С Женей я дружил и после войны, приходил к ней, когда бывал в Киеве, у нее была хорошая семья. Грустно, что ее больше нет. А так ли уж давно это было — девочка с косичками, стреляющая из самодельной трубки жеваными бумажками и одновременно спасающая кого-нибудь, гибнущего в это время у доски… злополучный дневник… И то, что все еще было впереди — и у нее, и у меня. А теперь ее нет — у нас теперь часто уходят слишком рано, — я задержался, но я далеко. К сожалению, это не только «путь всея земли», что тоже грустно, но на что роптать грешно, но и воздействие нашей изнасилованной жизни. Стране, с которой были тогда связаны наши надежды, грозит хаос. От этого и уходят рано — не в лучший мир, так в другую страну. Момент, как говорится, социальный.
···
▸ **Задания для выполнения**
(1) Выведите из текста упражнения отрывок между словами «С Женей я дружил» и «как говорится, социальный.», включая их.
(2) Ответьте на вопросы по тексту упражнения.
(а) В каком городе автор бывал у Жени после войны?
(б) Из чего и чем стреляла девочка с косичками?
(в) Что, согласно тексту, грозит стране?
···
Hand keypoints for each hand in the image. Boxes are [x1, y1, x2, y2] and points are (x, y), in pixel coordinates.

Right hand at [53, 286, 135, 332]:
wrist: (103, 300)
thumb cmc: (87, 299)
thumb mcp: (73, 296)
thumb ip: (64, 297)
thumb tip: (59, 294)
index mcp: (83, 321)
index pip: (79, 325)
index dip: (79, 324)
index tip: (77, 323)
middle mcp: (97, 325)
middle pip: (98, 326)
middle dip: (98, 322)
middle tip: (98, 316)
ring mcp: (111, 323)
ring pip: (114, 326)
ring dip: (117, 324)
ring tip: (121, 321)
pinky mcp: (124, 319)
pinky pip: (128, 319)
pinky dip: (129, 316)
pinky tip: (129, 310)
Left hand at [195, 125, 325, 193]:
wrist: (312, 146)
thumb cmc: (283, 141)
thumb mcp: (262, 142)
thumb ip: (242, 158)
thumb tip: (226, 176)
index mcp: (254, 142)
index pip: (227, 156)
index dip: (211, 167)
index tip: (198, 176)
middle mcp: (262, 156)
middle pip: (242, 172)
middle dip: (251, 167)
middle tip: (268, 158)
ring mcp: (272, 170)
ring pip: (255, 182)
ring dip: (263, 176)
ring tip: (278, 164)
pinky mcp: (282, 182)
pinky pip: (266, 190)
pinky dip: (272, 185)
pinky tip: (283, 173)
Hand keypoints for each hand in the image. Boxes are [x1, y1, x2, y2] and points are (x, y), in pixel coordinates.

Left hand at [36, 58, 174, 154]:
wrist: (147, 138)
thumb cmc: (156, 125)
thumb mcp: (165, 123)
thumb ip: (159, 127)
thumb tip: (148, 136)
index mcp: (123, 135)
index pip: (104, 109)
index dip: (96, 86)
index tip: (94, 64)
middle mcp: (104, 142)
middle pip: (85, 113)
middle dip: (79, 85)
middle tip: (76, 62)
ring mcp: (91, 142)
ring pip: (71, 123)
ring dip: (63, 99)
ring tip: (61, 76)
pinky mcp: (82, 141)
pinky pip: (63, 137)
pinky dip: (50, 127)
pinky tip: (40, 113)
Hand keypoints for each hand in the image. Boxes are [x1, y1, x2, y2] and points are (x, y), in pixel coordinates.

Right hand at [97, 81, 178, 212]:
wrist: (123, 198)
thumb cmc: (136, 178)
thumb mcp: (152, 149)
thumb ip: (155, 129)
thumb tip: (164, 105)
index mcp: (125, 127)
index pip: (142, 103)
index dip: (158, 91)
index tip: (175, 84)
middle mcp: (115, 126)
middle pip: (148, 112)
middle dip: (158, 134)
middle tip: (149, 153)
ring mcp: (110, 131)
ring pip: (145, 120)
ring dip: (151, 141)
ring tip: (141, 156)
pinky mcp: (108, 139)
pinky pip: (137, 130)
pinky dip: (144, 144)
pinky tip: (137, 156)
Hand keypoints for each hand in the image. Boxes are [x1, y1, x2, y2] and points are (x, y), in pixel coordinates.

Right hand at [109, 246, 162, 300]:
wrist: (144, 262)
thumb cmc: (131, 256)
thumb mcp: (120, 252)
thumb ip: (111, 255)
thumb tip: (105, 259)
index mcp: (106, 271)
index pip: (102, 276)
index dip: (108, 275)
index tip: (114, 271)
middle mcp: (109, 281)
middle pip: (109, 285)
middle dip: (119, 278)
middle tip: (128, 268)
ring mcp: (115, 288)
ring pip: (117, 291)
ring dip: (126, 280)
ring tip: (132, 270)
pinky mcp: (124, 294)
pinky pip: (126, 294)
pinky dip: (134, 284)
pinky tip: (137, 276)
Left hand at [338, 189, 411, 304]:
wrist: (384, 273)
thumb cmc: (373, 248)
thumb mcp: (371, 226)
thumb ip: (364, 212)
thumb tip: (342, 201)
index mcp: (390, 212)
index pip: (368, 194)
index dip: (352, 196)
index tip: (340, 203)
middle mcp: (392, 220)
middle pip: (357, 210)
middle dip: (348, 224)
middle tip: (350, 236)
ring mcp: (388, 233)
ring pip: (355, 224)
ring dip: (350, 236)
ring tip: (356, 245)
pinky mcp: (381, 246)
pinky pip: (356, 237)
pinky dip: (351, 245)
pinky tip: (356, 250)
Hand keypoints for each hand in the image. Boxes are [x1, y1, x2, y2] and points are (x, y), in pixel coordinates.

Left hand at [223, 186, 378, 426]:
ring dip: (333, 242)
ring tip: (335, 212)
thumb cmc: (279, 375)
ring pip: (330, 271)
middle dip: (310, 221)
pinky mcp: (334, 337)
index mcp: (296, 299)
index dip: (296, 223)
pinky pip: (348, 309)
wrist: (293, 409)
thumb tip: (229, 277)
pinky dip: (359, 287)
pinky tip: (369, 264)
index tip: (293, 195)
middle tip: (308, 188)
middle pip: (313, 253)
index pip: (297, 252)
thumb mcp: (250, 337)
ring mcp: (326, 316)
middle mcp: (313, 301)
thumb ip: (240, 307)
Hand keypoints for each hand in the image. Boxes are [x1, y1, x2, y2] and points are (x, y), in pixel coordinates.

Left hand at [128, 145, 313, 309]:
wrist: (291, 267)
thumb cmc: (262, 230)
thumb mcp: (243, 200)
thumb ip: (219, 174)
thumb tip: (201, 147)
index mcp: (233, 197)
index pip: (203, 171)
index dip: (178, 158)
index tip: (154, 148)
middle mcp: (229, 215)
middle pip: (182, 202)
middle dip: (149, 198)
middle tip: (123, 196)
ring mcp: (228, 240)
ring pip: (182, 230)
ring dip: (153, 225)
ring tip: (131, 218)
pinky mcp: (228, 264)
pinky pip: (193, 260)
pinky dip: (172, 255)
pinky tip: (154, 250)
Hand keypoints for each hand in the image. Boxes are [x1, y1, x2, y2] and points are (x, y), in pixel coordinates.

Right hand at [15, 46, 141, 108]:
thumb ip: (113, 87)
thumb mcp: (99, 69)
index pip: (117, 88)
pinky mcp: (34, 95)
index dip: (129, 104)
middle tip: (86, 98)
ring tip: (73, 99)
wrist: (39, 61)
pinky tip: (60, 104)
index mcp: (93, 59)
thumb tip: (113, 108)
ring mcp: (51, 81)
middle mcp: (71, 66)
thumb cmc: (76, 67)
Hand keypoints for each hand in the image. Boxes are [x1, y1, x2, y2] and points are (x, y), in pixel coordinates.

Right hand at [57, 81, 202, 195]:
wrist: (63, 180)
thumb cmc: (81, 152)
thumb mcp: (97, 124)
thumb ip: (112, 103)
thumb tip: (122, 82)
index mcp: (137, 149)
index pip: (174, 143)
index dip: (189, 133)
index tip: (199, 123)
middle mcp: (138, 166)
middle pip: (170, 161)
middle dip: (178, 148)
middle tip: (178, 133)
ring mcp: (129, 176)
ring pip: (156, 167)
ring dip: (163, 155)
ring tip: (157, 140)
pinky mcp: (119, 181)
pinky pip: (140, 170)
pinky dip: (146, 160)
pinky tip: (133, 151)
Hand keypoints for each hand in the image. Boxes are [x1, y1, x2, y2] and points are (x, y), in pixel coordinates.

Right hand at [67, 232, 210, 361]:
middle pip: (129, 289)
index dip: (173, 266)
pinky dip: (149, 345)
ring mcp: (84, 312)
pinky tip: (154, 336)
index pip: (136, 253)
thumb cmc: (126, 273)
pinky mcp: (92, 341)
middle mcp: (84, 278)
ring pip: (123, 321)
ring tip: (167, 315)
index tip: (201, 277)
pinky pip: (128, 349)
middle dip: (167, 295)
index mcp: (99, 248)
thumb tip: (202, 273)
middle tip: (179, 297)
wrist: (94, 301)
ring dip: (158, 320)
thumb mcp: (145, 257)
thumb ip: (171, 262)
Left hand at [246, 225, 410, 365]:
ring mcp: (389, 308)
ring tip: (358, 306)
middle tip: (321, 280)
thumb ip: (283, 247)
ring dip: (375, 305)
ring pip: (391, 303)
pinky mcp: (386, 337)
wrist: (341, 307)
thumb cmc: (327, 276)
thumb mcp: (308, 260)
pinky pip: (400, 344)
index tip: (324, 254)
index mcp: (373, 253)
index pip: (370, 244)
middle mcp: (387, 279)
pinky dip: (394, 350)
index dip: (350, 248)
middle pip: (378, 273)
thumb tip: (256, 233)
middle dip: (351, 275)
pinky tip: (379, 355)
···
▸ **Ответы к заданиям**
(1)
С Женей я дружил и после войны, приходил к ней, когда бывал в Киеве, у нее была хорошая семья. Грустно, что ее больше нет. А так ли уж давно это было — девочка с косичками, стреляющая из самодельной трубки жеваными бумажками и одновременно спасающая кого-нибудь, гибнущего в это время у доски… злополучный дневник… И то, что все еще было впереди — и у нее, и у меня. А теперь ее нет — у нас теперь часто уходят слишком рано, — я задержался, но я далеко. К сожалению, это не только «путь всея земли», что тоже грустно, но на что роптать грешно, но и воздействие нашей изнасилованной жизни. Стране, с которой были тогда связаны наши надежды, грозит хаос. От этого и уходят рано — не в лучший мир, так в другую страну. Момент, как говорится, социальный.

(2)
(а) В Киеве.
(б) Из самодельной трубки жеваными бумажками.
(в) Хаос.